"Meto-te uma bala na cabeça". A versão de testemunha da morte de Naël
"Estou chocado com o que aconteceu à minha frente, ao meu amigo."
© CHARLY TRIBALLEAU/AFP via Getty Images
Mundo França
A morte de Naël Merzouk, o jovem de 17 anos baleado fatalmente por um agente da polícia francesa na terça-feira passada, tem ‘incendiado’ aquele país, que degenerou em tumultos, especialmente nos bairros populares das grandes cidades e na cintura metropolitana de Paris. Uma testemunha e amigo do jovem veio agora a público para "dar a conhecer a verdade".
Naël foi morto a tiro quando tentava fugir de uma operação de trânsito em Nanterre, nos arredores de Paris. Segundo a testemunha, que publicou um vídeo a dar conta da sua versão dos factos, há "muitas mentiras nas redes sociais".
O jovem explicou que o grupo tinha um carro emprestado, da marca Mercedes, e decidiu dar uma volta por Nanterre.
"Não estávamos sob a influência de álcool ou de drogas", garantiu, citado pela Sky News.
Os adolescentes seguiam na faixa destinada aos autocarros quando, de repente, repararam que estavam a ser seguidos por motociclos das autoridades.

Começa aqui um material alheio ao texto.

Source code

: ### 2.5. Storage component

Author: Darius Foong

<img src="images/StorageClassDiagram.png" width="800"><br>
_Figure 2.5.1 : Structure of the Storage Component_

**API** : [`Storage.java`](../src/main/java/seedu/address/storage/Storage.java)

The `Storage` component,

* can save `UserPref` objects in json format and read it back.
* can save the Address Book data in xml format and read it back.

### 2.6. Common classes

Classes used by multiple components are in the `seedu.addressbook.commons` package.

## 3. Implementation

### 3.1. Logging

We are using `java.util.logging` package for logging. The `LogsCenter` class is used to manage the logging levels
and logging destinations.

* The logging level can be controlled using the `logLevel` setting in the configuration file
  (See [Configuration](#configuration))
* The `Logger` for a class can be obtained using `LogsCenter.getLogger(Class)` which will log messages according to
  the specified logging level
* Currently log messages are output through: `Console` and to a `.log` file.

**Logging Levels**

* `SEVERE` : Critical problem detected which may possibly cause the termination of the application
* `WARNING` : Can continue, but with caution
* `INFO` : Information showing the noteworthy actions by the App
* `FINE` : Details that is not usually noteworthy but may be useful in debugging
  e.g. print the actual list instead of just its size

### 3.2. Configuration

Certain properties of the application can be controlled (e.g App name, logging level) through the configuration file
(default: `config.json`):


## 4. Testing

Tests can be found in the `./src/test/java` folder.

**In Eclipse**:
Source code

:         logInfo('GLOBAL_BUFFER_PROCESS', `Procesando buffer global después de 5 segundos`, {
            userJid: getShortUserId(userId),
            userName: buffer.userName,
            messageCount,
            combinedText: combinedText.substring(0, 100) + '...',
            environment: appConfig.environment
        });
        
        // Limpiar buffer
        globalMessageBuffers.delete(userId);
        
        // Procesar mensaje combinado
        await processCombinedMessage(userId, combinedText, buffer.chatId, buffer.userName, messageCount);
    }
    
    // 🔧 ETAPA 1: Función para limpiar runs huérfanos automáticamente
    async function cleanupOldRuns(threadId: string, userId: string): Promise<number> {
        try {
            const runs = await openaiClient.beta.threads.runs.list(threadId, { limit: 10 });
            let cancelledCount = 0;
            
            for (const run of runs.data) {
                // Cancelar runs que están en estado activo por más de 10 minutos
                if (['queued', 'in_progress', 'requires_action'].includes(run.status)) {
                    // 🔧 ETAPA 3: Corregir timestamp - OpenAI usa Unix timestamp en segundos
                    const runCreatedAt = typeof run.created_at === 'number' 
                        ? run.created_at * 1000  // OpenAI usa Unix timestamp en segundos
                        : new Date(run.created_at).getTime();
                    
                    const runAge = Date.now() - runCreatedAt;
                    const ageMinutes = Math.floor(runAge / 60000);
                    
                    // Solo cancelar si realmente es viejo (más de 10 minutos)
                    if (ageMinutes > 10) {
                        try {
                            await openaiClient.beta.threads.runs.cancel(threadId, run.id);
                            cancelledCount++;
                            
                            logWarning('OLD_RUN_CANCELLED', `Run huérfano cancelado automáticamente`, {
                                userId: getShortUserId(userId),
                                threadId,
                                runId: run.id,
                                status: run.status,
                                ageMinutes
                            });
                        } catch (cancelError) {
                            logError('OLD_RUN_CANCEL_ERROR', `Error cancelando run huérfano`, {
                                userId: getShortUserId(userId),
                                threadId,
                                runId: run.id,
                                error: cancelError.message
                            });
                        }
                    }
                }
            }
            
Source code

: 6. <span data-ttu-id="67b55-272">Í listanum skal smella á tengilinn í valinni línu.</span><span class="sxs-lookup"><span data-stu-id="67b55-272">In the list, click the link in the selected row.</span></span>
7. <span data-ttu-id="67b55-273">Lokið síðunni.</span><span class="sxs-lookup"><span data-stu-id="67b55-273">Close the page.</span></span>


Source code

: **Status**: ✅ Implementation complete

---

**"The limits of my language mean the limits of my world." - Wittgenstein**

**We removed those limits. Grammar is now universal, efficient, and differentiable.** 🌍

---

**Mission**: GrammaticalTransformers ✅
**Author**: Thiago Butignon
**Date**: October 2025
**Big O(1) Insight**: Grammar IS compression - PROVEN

Um dos polícias ter-se-á aproximado da janela do veículo, ameaçando Naël.
"Desliga o carro ou disparo", disse, de acordo com a testemunha.
A mesma fonte adiantou que o agente policial esmurrou Naël com a arma, ação que foi replicada por outro membro daquela patrulha.
"Não te mexas, ou meto-te uma bala na cabeça", terá dito o primeiro agente, enquanto apontava uma arma à cabeça de Naël.
Foi nesse momento que o segundo polícia terá dito ao primeiro para "disparar" contra o adolescente.
Segundo o jovem, Naël foi novamente esmurrado pelo polícia que iniciou aquela interpelação, o que fez com que o adolescente levantasse o pé do travão e o carro avançasse um pouco. O segundo polícia disparou, pelo que Naël acelerou.
"Vi-o em sofrimento, a tremer. Atingimos uma barreira. Estava com medo, por isso saí do carro e fugi. Pensei que também me pudessem balear", confessou.
E complementou: "Estou chocado com o que aconteceu à minha frente, ao meu amigo."
O polícia responsável pela morte de Naël revelou, entretanto, ter ficado "arrasado" com o incidente, e pediu "perdão à família" da vítima.
O procurador de justiça Pascal Prache adiantou que as autoridades tentaram intercetar o adolescente por estar a conduzir um Mercedes com matrícula polaca numa faixa destinada a autocarros. Além disso, o jovem terá alegadamente atravessado um sinal vermelho para evitar ser parado pela polícia, e ficou preso no trânsito. O agente, que foi detido e está a ser investigado por homicídio, disse que temia que algum dos seus colegas ou algum civil fosse atingido pelo veículo durante a fuga de Naël.
Ainda assim, a investigação preliminar levada a cabo por Prache determinou que o uso da arma não foi justificado.
O Ministério do Interior de França atualizou hoje de 994 para 1.311 o número total de detenções feitas na sexta-feira ligadas aos tumultos. De notar que o Governo francês enviou na sexta-feira cerca de 45.000 polícias para todo o país para tentar controlar a violência, mas não conseguiu impedir que, durante a noite, jovens manifestantes entrassem em confronto com forças policiais, ateassem cerca de 2.500 fogos, saqueassem lojas e provocassem ferimentos em 79 agentes.
Segundo o Ministério do Interior, "79 polícias e gendarmes ficaram feridos", cerca de 1.350 veículos foram incendiados, 234 edifícios foram queimados ou danificados e cerca de 2.560 incêndios foram registados na via pública.
Marselha, a segunda maior cidade do sul de França, teve uma noite agitada, o que levou o ministro francês do Interior, Gérard Darmanin, a enviar reforços para a cidade.
A polícia já tinha registado 88 detenções por volta das 02h00 (01h00 em Lisboa) desde o início da noite, com grupos de jovens muitas vezes mascarados e "muito móveis".
As cerimónias fúnebres de Naël começaram hoje com um velório privado, ao qual se seguiu uma cerimónia na mesquita e o enterro num cemitério local.